The Decade of Deception

As 2020 dawns, we’re still processing history’s latest swerve into systemic lying.

Lisa Van Dusen

December 28, 2019

Among the usual end-of-decade wrap-ups and best-and-worst compilations, the content commemorating the tick-over from 2019 to 2020 includes some that package the past ten years as the “Decade of Distrust” or mistrust. (Distrust is when you stop believing; mistrust is when you don’t believe in the first place).

This characterization of a period that began with a Great Recession precipitated by a contagion of financial scammery and ended with the impeachment of a president who has told more than 10,000 lies since his inauguration feels like the adjusted-for-scale version of a womanizer referring to his promiscuity as his wife’s trust issue.

Humanity did not suddenly wake up one morning afflicted by mistrust or distrust or untrust. It had a lot of help from the cavalcade of lies, misrepresentation and misdirection promulgated since the internet transformed our relationship to reality and certain interests discerned enormous value in the hijacking and corruption of that relationship.

From the frat boys of Facebook who somehow lured billions into the harvesting of their lives for surveillance and social engineering purposes by commoditizing the human desire for approval, to the manipulators of fateful social media bandwagons and backlashes, to the propagandists who’ve weaponized journalism, the mainstreaming of deception has been systematic and systemic.

To treat this phenomenon as a series of isolated developments would be akin to processing the unmentioned Maui hotel charges on your spouse’s credit card bill, his serial purchases of burner phones and his new passion for 24-hour-a-day, “indoor golf” as unrelated idiosyncrasies.

An epidemic of world-order transforming lying doesn’t simply happen, any more than an epidemic of opioid addiction and fatality just happens. It requires vast, non-theoretical conspiring, collusive hyper-corruption and covering up on a scale significant enough to be effective. In the case of the opioid epidemic, those elements — from China’s glutting of the Fentanyl market to the pharmaceutical industry’s turn as the ratings agencies of the piece in lying about the time-bomb properties of opioids to the role of Congress in disarming the Drug Enforcement Administration — have now been exposed in multiple criminal cases and lawsuits.

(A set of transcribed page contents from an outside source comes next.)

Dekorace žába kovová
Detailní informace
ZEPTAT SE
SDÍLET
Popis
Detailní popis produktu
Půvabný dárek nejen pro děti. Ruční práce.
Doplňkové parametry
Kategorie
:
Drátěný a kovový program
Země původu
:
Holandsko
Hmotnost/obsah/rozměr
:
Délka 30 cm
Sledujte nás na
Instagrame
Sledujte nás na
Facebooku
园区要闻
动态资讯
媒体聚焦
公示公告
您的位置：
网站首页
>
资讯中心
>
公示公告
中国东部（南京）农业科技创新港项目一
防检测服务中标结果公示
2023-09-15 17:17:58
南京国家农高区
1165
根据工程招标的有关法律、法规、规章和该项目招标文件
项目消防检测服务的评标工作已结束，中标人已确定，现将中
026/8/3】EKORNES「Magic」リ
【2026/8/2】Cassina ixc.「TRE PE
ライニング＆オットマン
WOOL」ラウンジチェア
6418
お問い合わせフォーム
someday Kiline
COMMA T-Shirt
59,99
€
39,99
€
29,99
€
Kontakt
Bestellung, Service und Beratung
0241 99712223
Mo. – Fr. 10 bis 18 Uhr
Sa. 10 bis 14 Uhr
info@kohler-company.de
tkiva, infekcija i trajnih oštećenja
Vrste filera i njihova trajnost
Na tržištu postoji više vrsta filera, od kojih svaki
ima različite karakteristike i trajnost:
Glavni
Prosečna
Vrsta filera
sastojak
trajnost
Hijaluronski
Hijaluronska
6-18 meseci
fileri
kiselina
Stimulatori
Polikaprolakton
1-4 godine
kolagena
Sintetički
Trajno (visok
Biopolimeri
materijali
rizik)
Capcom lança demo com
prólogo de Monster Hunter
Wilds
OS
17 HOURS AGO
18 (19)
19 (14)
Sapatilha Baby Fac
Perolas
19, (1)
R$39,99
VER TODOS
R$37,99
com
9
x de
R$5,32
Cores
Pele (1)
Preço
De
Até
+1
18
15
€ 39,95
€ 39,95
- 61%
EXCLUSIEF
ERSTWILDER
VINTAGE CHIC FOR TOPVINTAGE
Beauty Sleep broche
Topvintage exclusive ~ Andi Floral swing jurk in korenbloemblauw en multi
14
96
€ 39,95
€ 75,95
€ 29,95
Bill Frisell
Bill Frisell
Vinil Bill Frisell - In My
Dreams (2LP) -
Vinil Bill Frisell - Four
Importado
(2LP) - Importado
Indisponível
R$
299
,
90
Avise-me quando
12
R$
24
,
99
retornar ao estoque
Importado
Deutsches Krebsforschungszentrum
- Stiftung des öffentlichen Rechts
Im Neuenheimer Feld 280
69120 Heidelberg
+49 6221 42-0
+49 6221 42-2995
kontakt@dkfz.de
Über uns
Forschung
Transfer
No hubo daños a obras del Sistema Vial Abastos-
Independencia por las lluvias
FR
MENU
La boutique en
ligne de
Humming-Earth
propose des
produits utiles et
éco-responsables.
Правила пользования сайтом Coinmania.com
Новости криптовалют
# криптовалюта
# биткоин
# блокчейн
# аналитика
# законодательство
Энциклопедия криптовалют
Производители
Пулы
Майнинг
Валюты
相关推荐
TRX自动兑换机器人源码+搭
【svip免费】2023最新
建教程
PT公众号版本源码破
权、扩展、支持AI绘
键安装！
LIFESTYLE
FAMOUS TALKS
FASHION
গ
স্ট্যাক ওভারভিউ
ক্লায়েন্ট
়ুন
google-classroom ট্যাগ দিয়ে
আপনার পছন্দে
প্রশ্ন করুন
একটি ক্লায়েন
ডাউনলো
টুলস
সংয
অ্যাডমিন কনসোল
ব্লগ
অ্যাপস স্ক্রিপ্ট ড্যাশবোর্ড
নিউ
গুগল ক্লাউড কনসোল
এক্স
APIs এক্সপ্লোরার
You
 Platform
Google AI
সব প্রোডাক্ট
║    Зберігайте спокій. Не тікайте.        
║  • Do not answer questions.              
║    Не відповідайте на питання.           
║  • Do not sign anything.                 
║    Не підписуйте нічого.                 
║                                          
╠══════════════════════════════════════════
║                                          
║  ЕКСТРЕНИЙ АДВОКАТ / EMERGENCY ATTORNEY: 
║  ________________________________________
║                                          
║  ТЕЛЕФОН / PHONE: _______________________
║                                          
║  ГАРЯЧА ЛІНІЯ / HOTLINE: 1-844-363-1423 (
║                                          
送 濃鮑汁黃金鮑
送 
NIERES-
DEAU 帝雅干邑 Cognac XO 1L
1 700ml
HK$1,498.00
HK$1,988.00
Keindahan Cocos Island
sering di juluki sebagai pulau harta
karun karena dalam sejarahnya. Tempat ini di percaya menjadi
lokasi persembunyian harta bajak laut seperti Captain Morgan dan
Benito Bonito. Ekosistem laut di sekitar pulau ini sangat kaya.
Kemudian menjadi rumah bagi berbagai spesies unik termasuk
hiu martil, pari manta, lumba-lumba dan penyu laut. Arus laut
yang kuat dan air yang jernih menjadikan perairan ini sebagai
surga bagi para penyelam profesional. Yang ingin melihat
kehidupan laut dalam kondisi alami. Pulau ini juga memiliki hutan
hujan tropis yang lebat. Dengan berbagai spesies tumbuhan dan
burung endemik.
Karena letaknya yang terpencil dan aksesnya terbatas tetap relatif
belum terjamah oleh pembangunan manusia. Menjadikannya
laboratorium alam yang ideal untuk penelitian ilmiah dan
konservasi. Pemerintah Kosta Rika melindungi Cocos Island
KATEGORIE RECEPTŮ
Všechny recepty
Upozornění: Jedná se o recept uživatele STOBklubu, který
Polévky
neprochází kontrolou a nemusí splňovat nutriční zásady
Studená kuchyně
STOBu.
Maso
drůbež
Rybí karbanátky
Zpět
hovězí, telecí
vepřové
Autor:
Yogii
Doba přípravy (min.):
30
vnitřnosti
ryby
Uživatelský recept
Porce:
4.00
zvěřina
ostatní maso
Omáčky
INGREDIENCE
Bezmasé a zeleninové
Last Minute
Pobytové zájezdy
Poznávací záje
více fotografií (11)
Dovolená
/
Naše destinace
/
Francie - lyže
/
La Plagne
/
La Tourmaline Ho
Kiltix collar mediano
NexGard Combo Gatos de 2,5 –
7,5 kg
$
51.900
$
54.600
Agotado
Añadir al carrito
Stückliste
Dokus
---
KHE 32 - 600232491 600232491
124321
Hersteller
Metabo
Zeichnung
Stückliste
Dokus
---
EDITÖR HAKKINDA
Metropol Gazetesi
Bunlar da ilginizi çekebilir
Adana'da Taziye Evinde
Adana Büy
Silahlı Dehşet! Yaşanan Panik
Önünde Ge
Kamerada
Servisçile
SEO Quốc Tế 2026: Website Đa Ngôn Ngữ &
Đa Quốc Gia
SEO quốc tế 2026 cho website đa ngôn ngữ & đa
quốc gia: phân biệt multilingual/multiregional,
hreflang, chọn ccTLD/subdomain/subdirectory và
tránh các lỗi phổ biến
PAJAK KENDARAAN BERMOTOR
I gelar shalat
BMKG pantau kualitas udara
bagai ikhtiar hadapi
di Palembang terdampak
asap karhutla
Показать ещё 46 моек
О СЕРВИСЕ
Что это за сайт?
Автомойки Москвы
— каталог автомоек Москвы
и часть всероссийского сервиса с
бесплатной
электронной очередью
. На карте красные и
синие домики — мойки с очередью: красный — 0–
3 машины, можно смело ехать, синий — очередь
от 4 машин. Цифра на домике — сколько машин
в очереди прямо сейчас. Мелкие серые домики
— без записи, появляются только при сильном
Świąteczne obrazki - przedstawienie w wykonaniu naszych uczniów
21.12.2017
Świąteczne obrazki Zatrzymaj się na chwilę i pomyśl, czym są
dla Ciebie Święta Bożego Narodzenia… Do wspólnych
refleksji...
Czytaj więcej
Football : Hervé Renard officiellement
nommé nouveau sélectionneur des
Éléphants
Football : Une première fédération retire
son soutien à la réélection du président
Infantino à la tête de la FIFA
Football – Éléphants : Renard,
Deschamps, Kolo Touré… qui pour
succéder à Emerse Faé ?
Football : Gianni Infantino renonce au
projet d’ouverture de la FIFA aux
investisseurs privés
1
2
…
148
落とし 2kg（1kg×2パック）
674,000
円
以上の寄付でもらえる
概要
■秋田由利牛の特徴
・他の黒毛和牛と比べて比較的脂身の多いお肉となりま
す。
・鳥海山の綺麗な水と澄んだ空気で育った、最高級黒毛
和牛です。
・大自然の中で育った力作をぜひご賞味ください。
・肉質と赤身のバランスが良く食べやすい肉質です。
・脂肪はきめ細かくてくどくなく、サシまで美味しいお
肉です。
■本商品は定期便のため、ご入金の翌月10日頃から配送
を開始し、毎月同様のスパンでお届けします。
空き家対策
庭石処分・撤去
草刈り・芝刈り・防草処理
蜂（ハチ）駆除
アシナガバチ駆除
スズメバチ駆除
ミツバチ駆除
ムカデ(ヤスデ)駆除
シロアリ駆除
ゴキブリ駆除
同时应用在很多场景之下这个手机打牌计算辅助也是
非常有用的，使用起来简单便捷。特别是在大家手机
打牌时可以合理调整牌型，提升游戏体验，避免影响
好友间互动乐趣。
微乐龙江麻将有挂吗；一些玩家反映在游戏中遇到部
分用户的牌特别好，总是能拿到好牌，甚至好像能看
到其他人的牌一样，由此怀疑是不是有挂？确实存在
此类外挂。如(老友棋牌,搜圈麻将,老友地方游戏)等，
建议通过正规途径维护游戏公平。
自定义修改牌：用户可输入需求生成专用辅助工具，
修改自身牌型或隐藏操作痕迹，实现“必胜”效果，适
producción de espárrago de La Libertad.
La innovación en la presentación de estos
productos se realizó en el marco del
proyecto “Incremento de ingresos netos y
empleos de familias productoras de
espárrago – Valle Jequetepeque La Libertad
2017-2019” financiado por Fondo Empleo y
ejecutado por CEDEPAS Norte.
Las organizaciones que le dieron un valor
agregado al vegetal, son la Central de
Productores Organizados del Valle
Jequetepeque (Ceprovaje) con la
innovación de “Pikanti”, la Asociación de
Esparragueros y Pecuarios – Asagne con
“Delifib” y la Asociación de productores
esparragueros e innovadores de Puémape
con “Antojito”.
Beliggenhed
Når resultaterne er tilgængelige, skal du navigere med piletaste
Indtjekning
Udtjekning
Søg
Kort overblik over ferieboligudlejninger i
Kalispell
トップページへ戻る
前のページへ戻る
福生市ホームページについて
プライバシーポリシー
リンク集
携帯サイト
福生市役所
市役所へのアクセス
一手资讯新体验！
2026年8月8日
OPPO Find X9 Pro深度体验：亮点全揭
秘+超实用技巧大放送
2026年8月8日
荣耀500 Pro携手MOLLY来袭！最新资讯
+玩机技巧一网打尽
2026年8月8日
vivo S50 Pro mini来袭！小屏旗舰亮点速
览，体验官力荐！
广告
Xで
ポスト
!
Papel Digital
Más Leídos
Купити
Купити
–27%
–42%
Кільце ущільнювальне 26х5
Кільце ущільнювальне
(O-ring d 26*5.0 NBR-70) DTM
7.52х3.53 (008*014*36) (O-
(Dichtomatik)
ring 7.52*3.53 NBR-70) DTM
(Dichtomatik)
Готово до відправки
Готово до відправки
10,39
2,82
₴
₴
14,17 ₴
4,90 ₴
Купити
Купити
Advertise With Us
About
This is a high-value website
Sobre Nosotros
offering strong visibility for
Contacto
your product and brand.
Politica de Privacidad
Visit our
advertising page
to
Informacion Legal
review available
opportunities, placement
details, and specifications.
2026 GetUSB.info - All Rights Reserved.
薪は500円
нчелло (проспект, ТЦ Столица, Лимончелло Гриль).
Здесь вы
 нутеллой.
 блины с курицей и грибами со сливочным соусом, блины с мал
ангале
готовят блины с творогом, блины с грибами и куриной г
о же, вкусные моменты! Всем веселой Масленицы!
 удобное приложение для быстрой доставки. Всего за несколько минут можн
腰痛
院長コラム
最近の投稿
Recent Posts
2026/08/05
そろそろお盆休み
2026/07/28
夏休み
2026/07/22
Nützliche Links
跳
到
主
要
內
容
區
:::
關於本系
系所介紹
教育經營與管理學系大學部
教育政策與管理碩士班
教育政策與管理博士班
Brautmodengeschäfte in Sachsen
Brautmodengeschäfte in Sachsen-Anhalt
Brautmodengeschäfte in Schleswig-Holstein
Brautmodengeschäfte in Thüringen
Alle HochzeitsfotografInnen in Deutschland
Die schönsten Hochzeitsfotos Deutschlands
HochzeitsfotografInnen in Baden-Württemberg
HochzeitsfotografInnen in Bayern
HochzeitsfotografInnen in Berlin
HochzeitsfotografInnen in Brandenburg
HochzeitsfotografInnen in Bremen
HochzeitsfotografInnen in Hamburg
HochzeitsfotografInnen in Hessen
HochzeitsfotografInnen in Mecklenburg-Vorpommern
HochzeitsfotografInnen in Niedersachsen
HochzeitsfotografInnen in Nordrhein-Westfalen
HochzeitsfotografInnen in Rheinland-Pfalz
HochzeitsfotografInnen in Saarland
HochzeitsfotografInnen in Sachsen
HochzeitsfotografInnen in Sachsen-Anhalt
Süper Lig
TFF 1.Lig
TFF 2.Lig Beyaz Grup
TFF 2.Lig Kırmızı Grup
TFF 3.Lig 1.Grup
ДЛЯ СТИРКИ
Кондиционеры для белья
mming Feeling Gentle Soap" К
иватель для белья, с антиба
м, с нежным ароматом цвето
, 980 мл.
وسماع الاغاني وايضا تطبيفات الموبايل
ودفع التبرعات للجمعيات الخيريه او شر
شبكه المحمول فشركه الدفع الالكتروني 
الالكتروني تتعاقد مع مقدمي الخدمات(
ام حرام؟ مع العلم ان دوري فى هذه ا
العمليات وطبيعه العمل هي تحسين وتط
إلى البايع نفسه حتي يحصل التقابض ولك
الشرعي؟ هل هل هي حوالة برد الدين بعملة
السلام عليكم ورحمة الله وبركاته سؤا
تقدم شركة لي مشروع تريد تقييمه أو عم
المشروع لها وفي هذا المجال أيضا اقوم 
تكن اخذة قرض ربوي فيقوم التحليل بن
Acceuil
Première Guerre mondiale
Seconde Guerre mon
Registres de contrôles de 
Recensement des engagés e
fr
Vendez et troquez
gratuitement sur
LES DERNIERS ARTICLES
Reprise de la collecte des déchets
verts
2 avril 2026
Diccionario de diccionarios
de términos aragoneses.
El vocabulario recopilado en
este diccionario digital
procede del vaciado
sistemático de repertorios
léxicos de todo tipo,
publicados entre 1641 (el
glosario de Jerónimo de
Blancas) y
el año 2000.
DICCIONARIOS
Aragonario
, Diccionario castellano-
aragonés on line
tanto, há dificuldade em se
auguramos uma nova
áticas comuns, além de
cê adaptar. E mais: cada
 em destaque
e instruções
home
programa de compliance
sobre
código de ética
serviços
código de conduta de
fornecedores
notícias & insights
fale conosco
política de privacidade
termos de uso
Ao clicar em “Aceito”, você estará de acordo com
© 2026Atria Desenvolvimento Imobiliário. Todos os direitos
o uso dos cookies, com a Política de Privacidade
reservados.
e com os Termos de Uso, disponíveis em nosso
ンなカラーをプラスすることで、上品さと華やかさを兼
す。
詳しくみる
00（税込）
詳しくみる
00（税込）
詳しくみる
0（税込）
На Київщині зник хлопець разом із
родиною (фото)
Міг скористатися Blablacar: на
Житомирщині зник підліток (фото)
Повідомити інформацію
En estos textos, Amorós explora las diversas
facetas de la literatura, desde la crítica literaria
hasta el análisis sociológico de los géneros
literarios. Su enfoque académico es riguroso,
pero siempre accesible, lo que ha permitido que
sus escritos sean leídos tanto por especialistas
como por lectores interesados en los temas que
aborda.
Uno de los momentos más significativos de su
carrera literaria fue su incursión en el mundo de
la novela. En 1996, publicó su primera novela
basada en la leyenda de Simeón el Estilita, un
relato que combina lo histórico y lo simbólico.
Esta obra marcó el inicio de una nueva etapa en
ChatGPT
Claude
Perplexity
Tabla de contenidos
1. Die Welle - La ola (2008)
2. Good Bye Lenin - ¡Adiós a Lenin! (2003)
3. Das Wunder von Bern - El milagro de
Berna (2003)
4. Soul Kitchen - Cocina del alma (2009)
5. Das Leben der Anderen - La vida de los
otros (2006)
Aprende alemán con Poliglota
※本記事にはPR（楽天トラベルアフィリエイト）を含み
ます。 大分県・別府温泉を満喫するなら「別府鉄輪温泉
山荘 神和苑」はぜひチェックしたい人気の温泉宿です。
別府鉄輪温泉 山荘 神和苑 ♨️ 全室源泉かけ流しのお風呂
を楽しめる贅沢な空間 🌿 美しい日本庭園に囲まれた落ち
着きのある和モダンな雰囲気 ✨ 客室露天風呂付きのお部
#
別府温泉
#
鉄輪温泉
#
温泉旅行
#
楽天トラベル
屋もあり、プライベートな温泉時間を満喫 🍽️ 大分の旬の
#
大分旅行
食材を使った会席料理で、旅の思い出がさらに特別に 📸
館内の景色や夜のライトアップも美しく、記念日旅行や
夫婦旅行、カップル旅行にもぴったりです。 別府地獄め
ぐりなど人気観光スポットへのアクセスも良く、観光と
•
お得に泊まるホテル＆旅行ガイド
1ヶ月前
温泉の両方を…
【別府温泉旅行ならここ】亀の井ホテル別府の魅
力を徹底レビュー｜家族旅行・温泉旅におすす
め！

From the firehose of lies emanating from the White House to the coverage of that White House as if it is anything but preposterous; from the lies Boris Johnson has told about Brexit to the lies Narendra Modi has told about Muslims to the lies Bolsonaro, Maduro and Orban tell about everything; from the credulity-defying poll and election results that legitimize all of the above as the inexplicably masochistic will of the people; the epidemic of deception makes up for in sleaze what it lacks in sanity.

There have been previous periods in history defined by industrialized lying and they’ve never been good: the organized, systemic propaganda about Black people that sustained slavery for 400 years and whose multigenerational impact persists; the organized, systemic propaganda about Jewish people that rationalized and enabled the Holocaust, and feeds antisemitism to this day. These chapters tend to be about everything but what the lies pretend they’re about: usually, the consolidation of economic domination and/or political power in the hands of people who, in a functioning democracy, would possess neither, or certainly not in such decisive quantities.

Western intelligence agencies, which know something about deception operations and therefore may be busy marshalling their substantial post-9/11 resources to explore, explain and counter the causes of our current pandemic of bullsh*t, have so far been both silent and, apparently, helpless in the face of this democracy-degrading catastrophe, despite their unprecedented detection and disruption capabilities.

What we do know is that industrialized lying has always been undertaken to mask horrible truths: The exploitation, institutionalized sadism and corruption of slavery; the breathtaking evil of genocide; the epic abuses of unchecked political power that defined Stalinism.

As this decade of deception closes and the world continues to manifest its consequences, it might be worth contemplating the logic of assigning blame. The damage caused by Donald Trump and abetted by the Republicans in Congress is not the fault of the same citizenry that gave Barack Obama the two terms that mitigated and delayed the worst of what we’re now witnessing. Their mistrust is not the problem. If anything, perhaps they haven’t been mistrustful, distrustful or untrustful enough.

Lisa Van Dusen is associate editor of Policy Magazine and a columnist for The Hill Times. She was Washington bureau chief for Sun Media, international writer for Peter Jennings at ABC News, and an editor at AP in New York and UPI in Washington.